OCC to send broadcast to sites requesting to upgrade the GFAL version so it is higher than 1.10.6 More details about the issue can be found here: https://gus.fzk.de/ws/ticket_info.php?ticket=43994 Update 19/1/2009: Biomed GFAL version problem, Maite will send broadcast after the meeting (seems some sites are still on SL3 and need to upgrade the O/S as well as GFAL!) Update 26/1/2009: no broadcast seen, OCC to follow up. Update 2/2/2009: broadcast not sent, problem being followed up with sites through GGUS. Agreement to close item.
The Data Management team (Akos) to provide a version of the LFC without list replica (related to the old GFAL version problem reported by Biomed) Update 19/1/2009: (mail from Akos): We have examined the issue and it does not look like a security problem, but a resource limitation: the number of threads in an LFC instance limits the number of clients that can connect concurrently and the Biomed usage patter exceeds that limit. When the clients would finish their work, LFC would be responsive again. The same problem would occur with other iterator like operations, like opendir/readdir/closedir. Removing these operations would cause old clients to fail, however it would not solve the problem, so in my opinion the upgrade of lcg_utils is the right solution. Unfortunately nobody has contacted us from the Biomed community regarding the possibility and context of a special build, so we did not progress on that side. Update 26/1/2009: Can be closed.

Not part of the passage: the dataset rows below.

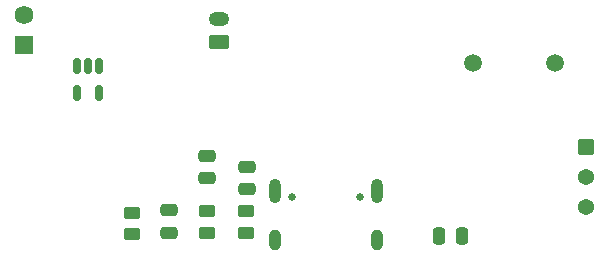
<source format=gbr>
%TF.GenerationSoftware,KiCad,Pcbnew,7.0.7*%
%TF.CreationDate,2024-01-23T19:19:35-06:00*%
%TF.ProjectId,Md-rev-1,4d642d72-6576-42d3-912e-6b696361645f,rev?*%
%TF.SameCoordinates,Original*%
%TF.FileFunction,Soldermask,Bot*%
%TF.FilePolarity,Negative*%
%FSLAX46Y46*%
G04 Gerber Fmt 4.6, Leading zero omitted, Abs format (unit mm)*
G04 Created by KiCad (PCBNEW 7.0.7) date 2024-01-23 19:19:35*
%MOMM*%
%LPD*%
G01*
G04 APERTURE LIST*
G04 Aperture macros list*
%AMRoundRect*
0 Rectangle with rounded corners*
0 $1 Rounding radius*
0 $2 $3 $4 $5 $6 $7 $8 $9 X,Y pos of 4 corners*
0 Add a 4 corners polygon primitive as box body*
4,1,4,$2,$3,$4,$5,$6,$7,$8,$9,$2,$3,0*
0 Add four circle primitives for the rounded corners*
1,1,$1+$1,$2,$3*
1,1,$1+$1,$4,$5*
1,1,$1+$1,$6,$7*
1,1,$1+$1,$8,$9*
0 Add four rect primitives between the rounded corners*
20,1,$1+$1,$2,$3,$4,$5,0*
20,1,$1+$1,$4,$5,$6,$7,0*
20,1,$1+$1,$6,$7,$8,$9,0*
20,1,$1+$1,$8,$9,$2,$3,0*%
G04 Aperture macros list end*
%ADD10C,1.364000*%
%ADD11RoundRect,0.102000X-0.580000X0.580000X-0.580000X-0.580000X0.580000X-0.580000X0.580000X0.580000X0*%
%ADD12RoundRect,0.102000X-0.689000X-0.689000X0.689000X-0.689000X0.689000X0.689000X-0.689000X0.689000X0*%
%ADD13C,1.582000*%
%ADD14O,1.750000X1.200000*%
%ADD15RoundRect,0.250000X0.625000X-0.350000X0.625000X0.350000X-0.625000X0.350000X-0.625000X-0.350000X0*%
%ADD16C,1.500000*%
%ADD17C,0.650000*%
%ADD18O,1.000000X2.100000*%
%ADD19O,1.000000X1.800000*%
%ADD20RoundRect,0.250000X-0.475000X0.250000X-0.475000X-0.250000X0.475000X-0.250000X0.475000X0.250000X0*%
%ADD21RoundRect,0.250000X0.450000X-0.262500X0.450000X0.262500X-0.450000X0.262500X-0.450000X-0.262500X0*%
%ADD22RoundRect,0.250000X-0.450000X0.262500X-0.450000X-0.262500X0.450000X-0.262500X0.450000X0.262500X0*%
%ADD23RoundRect,0.150000X-0.150000X0.512500X-0.150000X-0.512500X0.150000X-0.512500X0.150000X0.512500X0*%
%ADD24RoundRect,0.250000X0.475000X-0.250000X0.475000X0.250000X-0.475000X0.250000X-0.475000X-0.250000X0*%
%ADD25RoundRect,0.250000X-0.250000X-0.475000X0.250000X-0.475000X0.250000X0.475000X-0.250000X0.475000X0*%
G04 APERTURE END LIST*
D10*
%TO.C,*%
X178960000Y-121480000D03*
%TD*%
%TO.C,*%
X178960000Y-118940000D03*
%TD*%
D11*
%TO.C,*%
X178960000Y-116400000D03*
%TD*%
D12*
%TO.C,*%
X131330000Y-107790000D03*
%TD*%
D13*
%TO.C,*%
X131330000Y-105250000D03*
%TD*%
D14*
%TO.C,*%
X147870000Y-105530000D03*
%TD*%
D15*
%TO.C,*%
X147870000Y-107530000D03*
%TD*%
D16*
%TO.C,J2*%
X176340000Y-109320000D03*
X169340000Y-109320000D03*
%TD*%
D17*
%TO.C,J1*%
X154020000Y-120620000D03*
X159800000Y-120620000D03*
D18*
X152590000Y-120120000D03*
D19*
X152590000Y-124300000D03*
D18*
X161230000Y-120120000D03*
D19*
X161230000Y-124300000D03*
%TD*%
D20*
%TO.C,C3*%
X143635000Y-121780000D03*
X143635000Y-123680000D03*
%TD*%
D21*
%TO.C,R5*%
X146800000Y-123655000D03*
X146800000Y-121830000D03*
%TD*%
D22*
%TO.C,R2*%
X150180000Y-121830000D03*
X150180000Y-123655000D03*
%TD*%
D23*
%TO.C,U1*%
X135820000Y-109570000D03*
X136770000Y-109570000D03*
X137720000Y-109570000D03*
X137720000Y-111845000D03*
X135820000Y-111845000D03*
%TD*%
D20*
%TO.C,C2*%
X150230000Y-118100000D03*
X150230000Y-120000000D03*
%TD*%
D24*
%TO.C,C4*%
X146800000Y-119030000D03*
X146800000Y-117130000D03*
%TD*%
D25*
%TO.C,C7*%
X166520000Y-123980000D03*
X168420000Y-123980000D03*
%TD*%
D22*
%TO.C,R1*%
X140470000Y-121967500D03*
X140470000Y-123792500D03*
%TD*%
M02*

</source>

Long term solution to the old GFAL version problem reported by Biomed: develop VO specific SAM test to detect this, and then exclude the sites with the wrong version Update 19/1/2009: Long-term solution could be SAM tests, or adding GFAL version collection to job-wrapper scripts.

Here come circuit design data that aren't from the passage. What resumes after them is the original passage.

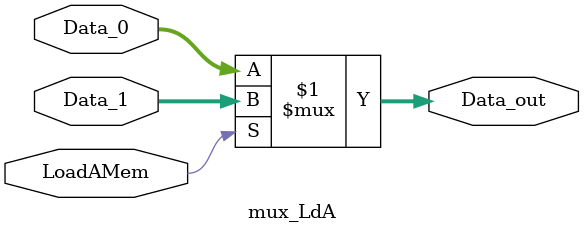
<source format=v>
module mux_LdA (
    input   wire    LoadAMem,
    input   wire    [31:0]  Data_0,     //  REG A
    input   wire    [31:0]  Data_1,     //  Mem[offset + rs][4-0]
    output  wire    [31:0]  Data_out
);

assign  Data_out    =   (LoadAMem) ? Data_1  :   Data_0;

endmodule
</source>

SAM and Atlas (Alessandro) to get together to understand how SAM-Atlas deals with sites with no close SE defined and see if this can be used in SAM-operations Update: 19/1/2009: The outcome of the get-together was: >> Not having SE affects on passing by site RM SAM tests - those tests take closest SE (default). This is incorrect – the defined SE doesn’t have to be at the site! >> Also setting up site in such situation is not possible because yaim require SE. Correct, but again the SE doesn’t have to be local to the site. >> In case of putting SE in Scheduled downtime, site have to put also CE into downtime (otherwise will not pass RM tests) or chose (lack in procedures) other SE (from other site). This is correct, and the only real issue. ATLAS doen’t use Replica Management tests, but believe that they should be part of the ops infrastructure tests (which are more extensive). There may be a case for making the replica management tests non-critical, but they’ve been critical for two years now and most people seem happy with this.

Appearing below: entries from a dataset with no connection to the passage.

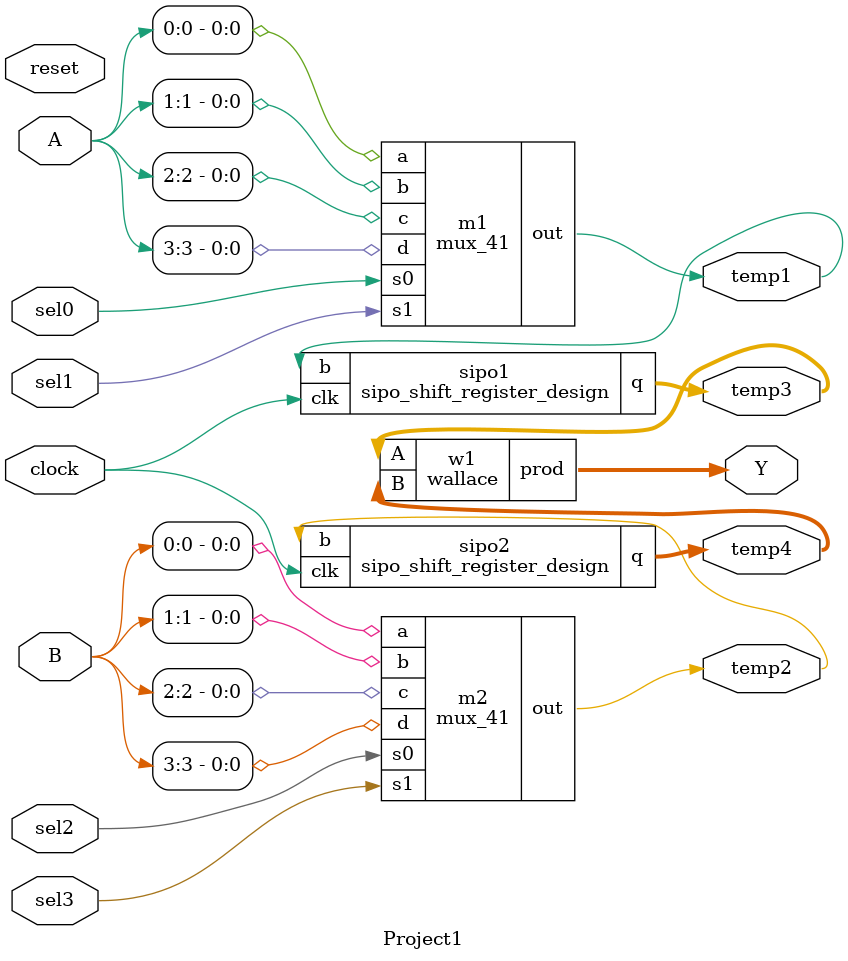
<source format=v>
module mux_41(out,a,b,c,d,s0,s1);
	output out;
	input a,b,c,d,s0,s1;
	wire s0bar,s1bar,t4,t3,t2,t1;
	not(s0bar,s0),(s1bar,s1);
	and (t1,a,s0bar,s1bar),(t2,b,s0,s1bar),(t3,c,s0bar,s1),(t4,d,s0,s1);
	or(out,t1,t2,t3,t4);
endmodule


//SIPO Shift Register
module sipo_shift_register_design(input clk,b,output[3:0]q);
	d_ff dut1(.clk(clk),.d(b),.q(q[3]),.rst());
	d_ff dut2(.clk(clk),.d(q[3]),.q(q[2]),.rst());
	d_ff dut3(.clk(clk),.d(q[2]),.q(q[1]),.rst());
	d_ff dut4(.clk(clk),.d(q[1]),.q(q[0]),.rst());
endmodule
/*
// D Flip Flop //Behavioral
module d_ff (
  input clk,    `
  input d,
  output reg q,
  input rst);
  
  always @(posedge clk) 
  begin
    if (rst)
      q <= 1'b0;
    else
      q <= d;
  end
endmodule

//Half Adder // Structural or GateLevel
module half_adder (
  input a,    // Input 'a'
  input b,    // Input 'b'
  output s,   // Output 's' (Sum)
  output c    // Output 'c' (Carry)
);
	xor gate_xor (s, a, b);  // XOR gate for sum
	and gate_and (c, a, b);  // AND gate for carry
endmodule
*/

//Full Adder //Dataflow
module full_adder(a,b,cin,s,co);
	input a,b,cin;
	output s,co;
	assign s = a^b^cin;
	assign co = ((a & b) | (b & cin) | (cin & a));
endmodule

//Wallace Tree Multiplier //Dataflow
module wallace(A,B,prod);
    
    input [3:0] A,B;
    output [7:0] prod;

    wire s11,s12,s13,s14,s15,s22,s23,s24,s25,s26,s32,s33,s34,s35,s36,s37;
    wire c11,c12,c13,c14,c15,c22,c23,c24,c25,c26,c32,c33,c34,c35,c36,c37;
    wire [6:0] p0,p1,p2,p3;

    assign  p0 = A & {4{B[0]}};
    assign  p1 = A & {4{B[1]}};
    assign  p2 = A & {4{B[2]}};
    assign  p3 = A & {4{B[3]}};
 
    assign prod[0] = p0[0];
    assign prod[1] = s11;
    assign prod[2] = s22;
    assign prod[3] = s32;
    assign prod[4] = s34;
    assign prod[5] = s35;
    assign prod[6] = s36;
    assign prod[7] = s37;

    half_adder ha11 (p0[1],p1[0],s11,c11);
    full_adder fa12(p0[2],p1[1],p2[0],s12,c12);
    full_adder fa13(p0[3],p1[2],p2[1],s13,c13);
    full_adder fa14(p1[3],p2[2],p3[1],s14,c14);
    half_adder ha15(p2[3],p3[2],s15,c15);

    half_adder ha22 (c11,s12,s22,c22);
    full_adder fa23 (p3[0],c12,s13,s23,c23);
    full_adder fa24 (c13,c32,s14,s24,c24);
    full_adder fa25 (c14,c24,s15,s25,c25);
    full_adder fa26 (c15,c25,p3[3],s26,c26);

    half_adder ha32(c22,s23,s32,c32);
    half_adder ha34(c23,s24,s34,c34);
    half_adder ha35(c34,s25,s35,c35);
    half_adder ha36(c35,s26,s36,c36);
    half_adder ha37(c36,c26,s37,c37);

endmodule

module Project1(
	input [3:0]A,
	input [3:0]B,
	input reset,
	input clock,
	input sel0,sel1,sel2,sel3,
	output temp1,temp2,
	output [3:0]temp3,temp4,
	output [7:0]Y);
	
	mux_41 m1(temp1,A[0],A[1],A[2],A[3],sel0,sel1);
	mux_41 m2(temp2,B[0],B[1],B[2],B[3],sel2,sel3);
	
	sipo_shift_register_design sipo1(clock,temp1,temp3);
	sipo_shift_register_design sipo2(clock,temp2,temp4);
	
	wallace w1(temp3,temp4,Y);
endmodule

</source>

The way for a site to change the defined SE is to modify the variable VO_OPS_DEFAULT_SE in the WNs’ site-info.def files.
Check of existing cases of sites only hosting core services, without site services. This is to support a new site RedIRIS in SWE ROC Update 19/1/2009: CERN ROC to check sites with only core services – no progress. Update 2/2/2009: New SWE site RedIRIS will only host core services (BDII, WMS, etc.) Problems until now: 1) GIIS performance error due to: GIIS Old Entries Found: 6 - ERROR - This will make the SAM test gperf fail. 2) No Grid Version published: GridVersion: *NOTE* could not find valid LCG version - This ist just a warning in GSTAT at this moment The other tests seem to work only the gperf error is critical. Update 12th February - Steve will take a look to understand what this is about. Update 19th February - Steve - Confused , there is no RedIRIS site in gstat? http://gstat.gridops.org/gstat//SouthWesternEurope.htmlUpdate at the meeting - Kai will check. Update 3rd March The gstat errors are caused by the WMS publishing only static information. The new info provider just release publishes dynamic information so this will fix itsef.